SimpSocial BDC Terms and Conditions

1.Dealer agrees to pay SimpSocial BDC all monthly fees based on terms selected relating to the use of SimpSocial BDC services as of the signed and dated registration form.

1a. Month-to-month Term: After the Initial Term, this Agreement will automatically renew on a month-to-month basis (each month, a “Renewal Term”). After the Initial Term, either Party may terminate this Agreement on written notice to the other Party, which termination will be effective on the last day of the calendar month following the calendar month in which notice was provided.

1b. 12-Month Term: if Dealer terminates this Agreement prior to the end of the Initial Term for any reason, dealer will immediately pay to SimpSocial BDC the balance of Subscription Fees due and owing for the remainder of the Initial Term.

2. General Billing Terms (“Billing”). First SimpSocial BDC invoice is due prior to activation. All subsequent SimpSocial BDC invoices are due net 30 days from invoice date. Invoices will be delivered via email to the Billing Contact email address specified on each Order Form unless the customer is paying by automatic credit card billing. If payments for any invoices not reasonably in dispute are not received by the due date, SimpSocial BDC reserves the right to charge late fees at the rate of 1% per month (or, if lower, the maximum allowed by law) on outstanding balances. If SimpSocial BDC incurs collection fees and expenses in connection with an unpaid delinquency, and such Fees are not reasonably in dispute, dealer will reimburse SimpSocial BDC its actual collection fees and expenses therefore. Additional Setup Fees may be assessed for Upgrades that occur after the Initial Term and such Fees will be invoiced at the time of Upgrade. If SimpSocial BDC provides dealer with Consulting Services (including training) under any Order Form, Billing for such Fees will take place at the end of the month in which these Consulting Services are delivered, and will include any related reimbursable expenses that are incurred, with payment due net 30 days from date of invoice. All other Fees due under any Order Form hereunder, including training, conversion or migration Fees, will be billed at the end of the month in which such Consulting Services are provided by SimpSocial BDC and the applicable Fees incurred with payment due net 30 days from date of invoice. All Fees are exclusive of all federal, state and local sales, use or like taxes and any duties, tariffs and other governmental charges (collectively, “Taxes”) now or hereafter levied against the provision or use of the SimpSocial BDC Service. Taxes will be invoiced and collected by SimpSocial BDC if and to the extent required by any applicable taxing jurisdiction and Customer will be responsible for the payment of any such Taxes.

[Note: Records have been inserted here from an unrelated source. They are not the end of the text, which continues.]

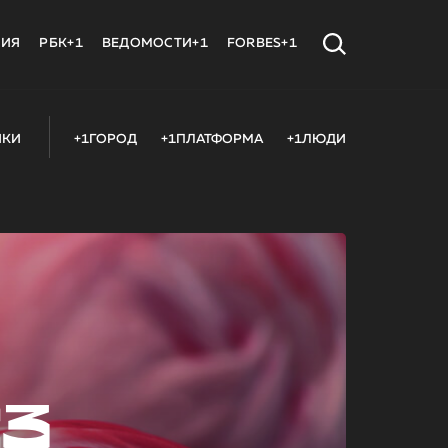
МИЯ
РБК+1
ВЕДОМОСТИ+1
FORBES+1
ИКИ
+1ГОРОД
+1ПЛАТФОРМА
+1ЛЮДИ
23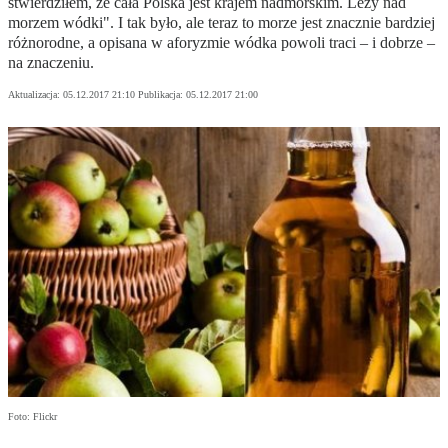
stwierdziłem, że cała Polska jest krajem nadmorskim. Leży nad
morzem wódki". I tak było, ale teraz to morze jest znacznie bardziej
różnorodne, a opisana w aforyzmie wódka powoli traci – i dobrze –
na znaczeniu.
Aktualizacja:
05.12.2017 21:10
Publikacja:
05.12.2017 21:00
Foto: Flickr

3. Changes to SimpSocial BDC Service. Following the Initial Term, SimpSocial BDC reserves the right to increase Fees for the SimpSocial BDC Service annually, on 30 days’ prior written notice. SimpSocial BDC reserves the right, from time to time, to make changes, updates, upgrades and modifications (collectively, “Modifications”) to the SimpSocial BDC Service; provided that SimpSocial BDC will not materially diminish the functionality of the SimpSocial BDC Service. Unless separately agreed in writing by the Parties, each Modification will be made generally available to all SimpSocial BDC customers subscribing to the SimpSocial BDC Service. SimpSocial BDC reserves the right to implement Fee adjustments required due to an increase in pass-through fees charged to SimpSocial BDC by integrated vendors for the use of their respective technology or services as part of their respective certified interfaces to the SimpSocial BDC Service; provided that any such pass-through fee increases will not exceed SimpSocial BDC’s actual cost per Dealership Instance per month. If SimpSocial BDC plans to implement any such Fee adjustment, SimpSocial BDC will make commercially-reasonable efforts to provide you with as much advance written notice as reasonably practicable.

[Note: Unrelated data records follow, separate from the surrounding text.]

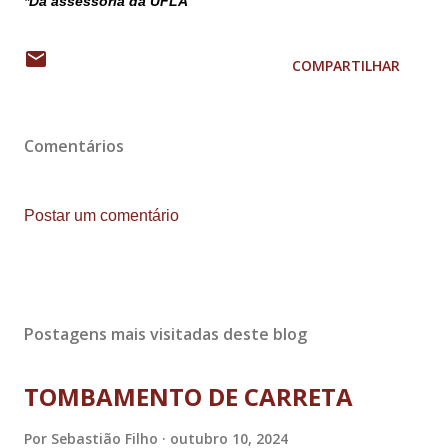
*Da assessoria da UFLA
COMPARTILHAR
Comentários
Postar um comentário
Postagens mais visitadas deste blog
TOMBAMENTO DE CARRETA
Por
Sebastião Filho
outubro 10, 2024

4. Vendor shall ensure compliance standards and exceeded in regards to consumer privacy, Fair Credit Reporting ACT, CAN Spam ACT and do not call regulations and other relevant regulations pertaining to the work product and will indemnify, defend and hold customer harmless against any claims, damages and losses Customer might incur as a direct result of Vendor’s Violation of any such regulation, to include attorney fees and costs incurred by customer in defending any such claims.